── MATERIAL PROVIDED ──

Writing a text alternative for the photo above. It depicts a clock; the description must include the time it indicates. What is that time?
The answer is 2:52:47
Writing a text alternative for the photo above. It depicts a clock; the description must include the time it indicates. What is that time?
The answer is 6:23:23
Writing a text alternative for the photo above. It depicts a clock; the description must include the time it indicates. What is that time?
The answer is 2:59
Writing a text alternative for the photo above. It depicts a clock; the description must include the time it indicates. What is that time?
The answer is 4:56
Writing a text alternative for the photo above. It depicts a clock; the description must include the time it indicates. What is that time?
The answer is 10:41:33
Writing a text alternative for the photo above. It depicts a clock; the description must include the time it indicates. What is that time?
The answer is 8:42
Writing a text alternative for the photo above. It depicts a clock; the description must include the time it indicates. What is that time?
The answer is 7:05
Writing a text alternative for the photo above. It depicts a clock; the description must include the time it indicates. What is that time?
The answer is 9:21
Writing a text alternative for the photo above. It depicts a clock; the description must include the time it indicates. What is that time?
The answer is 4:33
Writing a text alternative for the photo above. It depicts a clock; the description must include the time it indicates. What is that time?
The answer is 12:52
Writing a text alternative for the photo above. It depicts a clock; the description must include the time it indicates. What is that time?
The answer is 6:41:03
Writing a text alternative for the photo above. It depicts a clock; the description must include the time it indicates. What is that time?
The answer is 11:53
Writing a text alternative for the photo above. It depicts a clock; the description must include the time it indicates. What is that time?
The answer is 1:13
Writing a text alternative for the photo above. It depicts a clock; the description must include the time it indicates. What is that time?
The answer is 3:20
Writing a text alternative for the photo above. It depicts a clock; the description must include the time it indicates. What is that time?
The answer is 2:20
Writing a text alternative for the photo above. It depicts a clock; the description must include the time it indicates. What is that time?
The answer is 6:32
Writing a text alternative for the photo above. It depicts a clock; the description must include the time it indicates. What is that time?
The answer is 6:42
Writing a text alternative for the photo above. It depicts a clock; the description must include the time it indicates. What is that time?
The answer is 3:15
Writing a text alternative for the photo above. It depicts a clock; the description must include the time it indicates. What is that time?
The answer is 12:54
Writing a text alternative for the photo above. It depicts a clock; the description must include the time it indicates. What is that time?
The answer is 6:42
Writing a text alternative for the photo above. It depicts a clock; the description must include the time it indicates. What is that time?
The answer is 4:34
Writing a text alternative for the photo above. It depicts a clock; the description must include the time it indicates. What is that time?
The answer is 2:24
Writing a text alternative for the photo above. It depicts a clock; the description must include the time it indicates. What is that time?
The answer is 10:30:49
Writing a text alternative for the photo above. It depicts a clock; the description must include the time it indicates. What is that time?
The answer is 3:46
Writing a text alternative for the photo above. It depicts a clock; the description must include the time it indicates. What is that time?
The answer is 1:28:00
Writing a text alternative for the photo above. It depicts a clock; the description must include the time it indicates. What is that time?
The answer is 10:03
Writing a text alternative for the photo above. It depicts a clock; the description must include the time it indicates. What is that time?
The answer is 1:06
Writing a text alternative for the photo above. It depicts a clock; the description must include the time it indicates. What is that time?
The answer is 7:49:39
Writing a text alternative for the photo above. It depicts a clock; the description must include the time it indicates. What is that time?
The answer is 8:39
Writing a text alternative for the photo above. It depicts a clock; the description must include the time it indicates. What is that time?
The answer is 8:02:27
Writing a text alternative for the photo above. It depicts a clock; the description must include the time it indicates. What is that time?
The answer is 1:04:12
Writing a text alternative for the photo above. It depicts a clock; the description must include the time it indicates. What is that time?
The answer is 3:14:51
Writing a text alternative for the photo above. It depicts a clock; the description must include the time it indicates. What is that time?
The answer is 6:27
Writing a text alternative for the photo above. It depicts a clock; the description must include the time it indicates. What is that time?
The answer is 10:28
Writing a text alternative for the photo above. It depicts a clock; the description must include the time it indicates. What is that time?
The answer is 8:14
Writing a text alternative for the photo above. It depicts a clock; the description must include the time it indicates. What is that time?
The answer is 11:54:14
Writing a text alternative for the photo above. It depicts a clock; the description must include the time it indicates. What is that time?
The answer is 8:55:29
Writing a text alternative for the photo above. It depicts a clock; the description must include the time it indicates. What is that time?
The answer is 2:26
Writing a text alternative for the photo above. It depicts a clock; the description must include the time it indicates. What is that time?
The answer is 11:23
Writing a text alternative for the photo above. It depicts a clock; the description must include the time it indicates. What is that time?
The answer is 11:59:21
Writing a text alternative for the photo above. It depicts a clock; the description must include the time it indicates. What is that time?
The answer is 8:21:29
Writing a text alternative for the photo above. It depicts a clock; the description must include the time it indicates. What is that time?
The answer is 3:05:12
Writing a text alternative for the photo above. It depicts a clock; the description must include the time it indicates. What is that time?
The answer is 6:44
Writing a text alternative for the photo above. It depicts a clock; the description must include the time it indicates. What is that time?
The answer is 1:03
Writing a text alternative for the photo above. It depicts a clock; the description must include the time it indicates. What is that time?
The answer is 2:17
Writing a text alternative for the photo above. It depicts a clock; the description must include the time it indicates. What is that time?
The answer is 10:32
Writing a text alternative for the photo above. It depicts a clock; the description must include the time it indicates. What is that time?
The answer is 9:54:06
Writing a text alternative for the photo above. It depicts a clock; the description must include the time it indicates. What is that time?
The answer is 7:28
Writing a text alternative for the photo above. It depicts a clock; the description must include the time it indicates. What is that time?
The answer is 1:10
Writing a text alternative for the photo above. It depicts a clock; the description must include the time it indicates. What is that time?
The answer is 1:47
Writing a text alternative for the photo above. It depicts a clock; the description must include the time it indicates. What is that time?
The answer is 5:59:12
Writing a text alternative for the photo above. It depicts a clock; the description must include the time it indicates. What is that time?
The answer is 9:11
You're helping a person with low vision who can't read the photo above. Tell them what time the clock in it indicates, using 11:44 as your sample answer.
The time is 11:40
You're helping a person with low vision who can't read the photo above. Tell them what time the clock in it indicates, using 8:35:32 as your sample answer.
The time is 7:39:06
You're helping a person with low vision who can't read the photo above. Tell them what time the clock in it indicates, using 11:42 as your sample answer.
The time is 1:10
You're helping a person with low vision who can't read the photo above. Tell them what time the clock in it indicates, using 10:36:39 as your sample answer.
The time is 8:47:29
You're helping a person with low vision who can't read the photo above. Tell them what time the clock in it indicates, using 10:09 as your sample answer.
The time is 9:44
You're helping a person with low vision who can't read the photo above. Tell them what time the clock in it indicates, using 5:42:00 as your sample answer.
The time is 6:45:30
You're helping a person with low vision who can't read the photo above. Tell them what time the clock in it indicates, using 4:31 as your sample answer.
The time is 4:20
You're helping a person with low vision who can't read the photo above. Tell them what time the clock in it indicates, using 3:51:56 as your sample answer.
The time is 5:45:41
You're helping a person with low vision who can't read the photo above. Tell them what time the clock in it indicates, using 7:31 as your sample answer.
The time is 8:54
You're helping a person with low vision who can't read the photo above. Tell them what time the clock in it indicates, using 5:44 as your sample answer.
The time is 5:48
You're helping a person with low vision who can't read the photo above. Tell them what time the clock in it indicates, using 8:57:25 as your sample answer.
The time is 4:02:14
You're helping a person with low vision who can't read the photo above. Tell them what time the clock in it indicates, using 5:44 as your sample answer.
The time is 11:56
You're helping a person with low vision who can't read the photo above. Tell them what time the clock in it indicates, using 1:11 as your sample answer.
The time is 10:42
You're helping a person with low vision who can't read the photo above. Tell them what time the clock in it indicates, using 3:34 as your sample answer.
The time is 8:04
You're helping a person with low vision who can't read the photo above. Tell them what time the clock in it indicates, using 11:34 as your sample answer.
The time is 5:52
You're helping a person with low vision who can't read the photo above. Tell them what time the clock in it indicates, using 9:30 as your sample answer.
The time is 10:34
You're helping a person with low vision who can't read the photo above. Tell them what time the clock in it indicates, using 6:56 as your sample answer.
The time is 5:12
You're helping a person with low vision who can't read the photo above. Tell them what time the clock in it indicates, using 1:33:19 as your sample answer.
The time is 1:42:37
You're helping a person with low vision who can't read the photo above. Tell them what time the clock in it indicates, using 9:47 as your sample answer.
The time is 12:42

───

## WORK TO COMPLETE
Format the data from its first line up to and including the line that contains "The answer is 10:41:33" as a JSON list of strings, with one string per line and blank lines left out.

## RESULT OF THE EXERCISE
[
  "Writing a text alternative for the photo above. It depicts a clock; the description must include the time it indicates. What is that time?",
  "The answer is 2:52:47",
  "Writing a text alternative for the photo above. It depicts a clock; the description must include the time it indicates. What is that time?",
  "The answer is 6:23:23",
  "Writing a text alternative for the photo above. It depicts a clock; the description must include the time it indicates. What is that time?",
  "The answer is 2:59",
  "Writing a text alternative for the photo above. It depicts a clock; the description must include the time it indicates. What is that time?",
  "The answer is 4:56",
  "Writing a text alternative for the photo above. It depicts a clock; the description must include the time it indicates. What is that time?",
  "The answer is 10:41:33"
]